_DATA EXCERPTS_

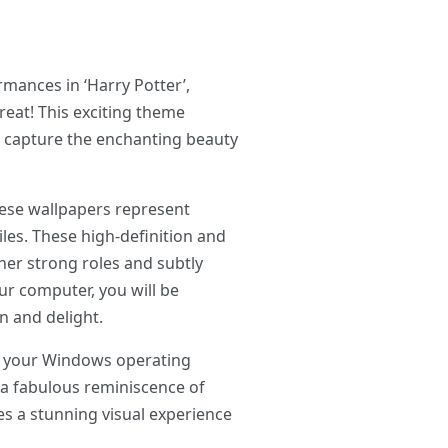
mances in ‘Harry Potter’,
reat! This exciting theme
y capture the enchanting beauty
hese wallpapers represent
les. These high-definition and
 her strong roles and subtly
r computer, you will be
n and delight.
ng your Windows operating
o a fabulous reminiscence of
es a stunning visual experience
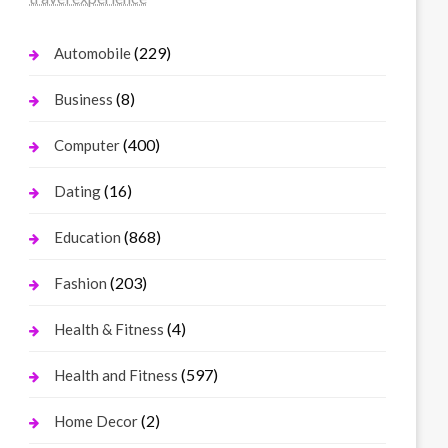
(229)
Automobile
(8)
Business
(400)
Computer
(16)
Dating
(868)
Education
(203)
Fashion
(4)
Health & Fitness
(597)
Health and Fitness
(2)
Home Decor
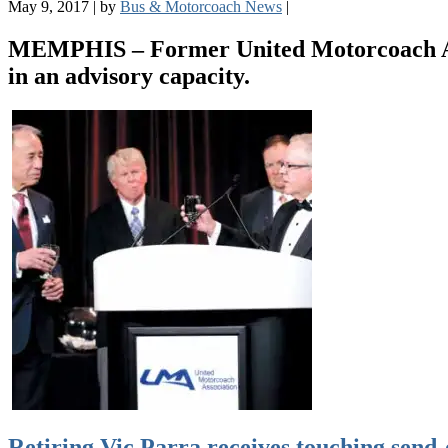
May 9, 2017
|
by
Bus & Motorcoach News
|
MEMPHIS – Former United Motorcoach Asso
in an advisory capacity.
Retiring Vic Parra receives touching send-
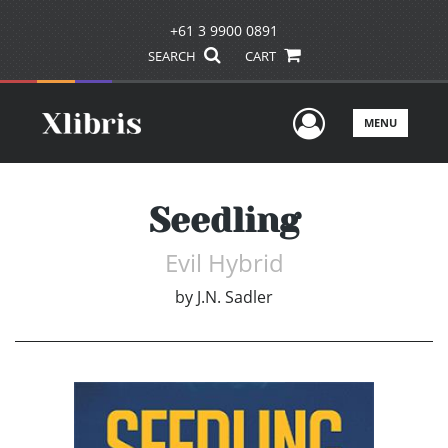
+61 3 9900 0891
SEARCH
CART
User Men
MENU
Seedling
Evil Hybrid
by
J.N. Sadler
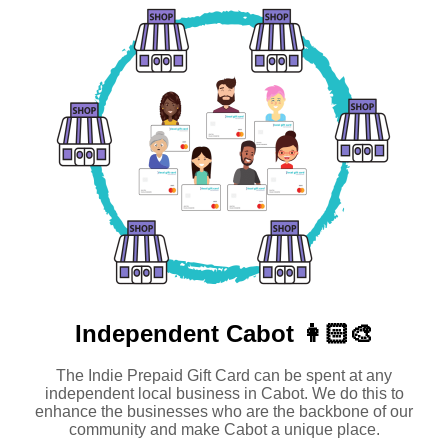
Independent
Cabot 👩🏻‍🎨
The Indie Prepaid Gift Card can be spent at any
independent local business in Cabot. We do this to
enhance the businesses who are the backbone of our
community and make Cabot a unique place.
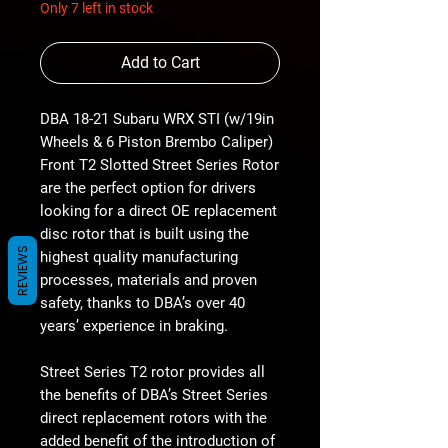
Only 7 left in stock
Add to Cart
DBA 18-21 Subaru WRX STI (w/19in
Wheels & 6 Piston Brembo Caliper)
Front T2 Slotted Street Series Rotor
are the perfect option for drivers
looking for a direct OE replacement
disc rotor that is built using the
REVIEWS
highest quality manufacturing
processes, materials and proven
safety, thanks to DBA’s over 40
years’ experience in braking.
Street Series T2 rotor provides all
the benefits of DBA’s Street Series
direct replacement rotors with the
added benefit of the introduction of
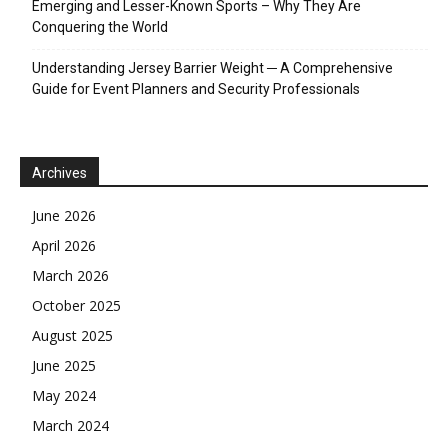
Emerging and Lesser-Known Sports – Why They Are
Conquering the World
Understanding Jersey Barrier Weight ─ A Comprehensive
Guide for Event Planners and Security Professionals
Archives
June 2026
April 2026
March 2026
October 2025
August 2025
June 2025
May 2024
March 2024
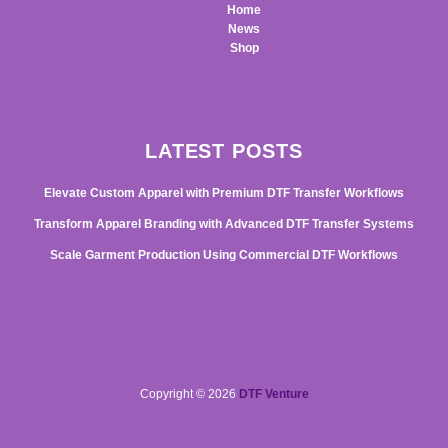
Home
News
Shop
LATEST POSTS
Elevate Custom Apparel with Premium DTF Transfer Workflows
Transform Apparel Branding with Advanced DTF Transfer Systems
Scale Garment Production Using Commercial DTF Workflows
Copyright © 2026
DTF Venture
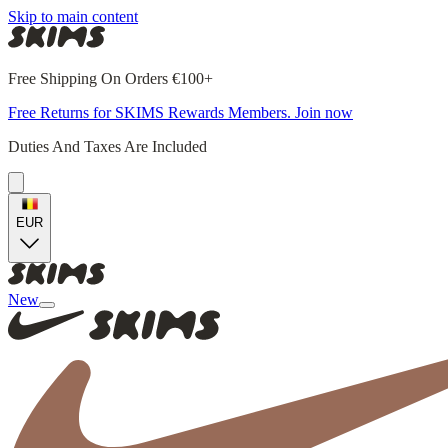
Skip to main content
Free Shipping On Orders €100+
Free Returns for SKIMS Rewards Members. Join now
Duties And Taxes Are Included
EUR
New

_EXERCISE INSTRUCTIONS_
Retype, exactly and with no pictures, everything above from the line with "independent local business" down to the line with "the benefits of DBA’s Street Series", both included.

_SOLUTION FOR THIS EXERCISE_
independent local business in Cabot. We do this to
enhance the businesses who are the backbone of our
community and make Cabot a unique place.
Only 7 left in stock
Add to Cart
DBA 18-21 Subaru WRX STI (w/19in
Wheels & 6 Piston Brembo Caliper)
Front T2 Slotted Street Series Rotor
are the perfect option for drivers
looking for a direct OE replacement
disc rotor that is built using the
REVIEWS
highest quality manufacturing
processes, materials and proven
safety, thanks to DBA’s over 40
years’ experience in braking.
Street Series T2 rotor provides all
the benefits of DBA’s Street Series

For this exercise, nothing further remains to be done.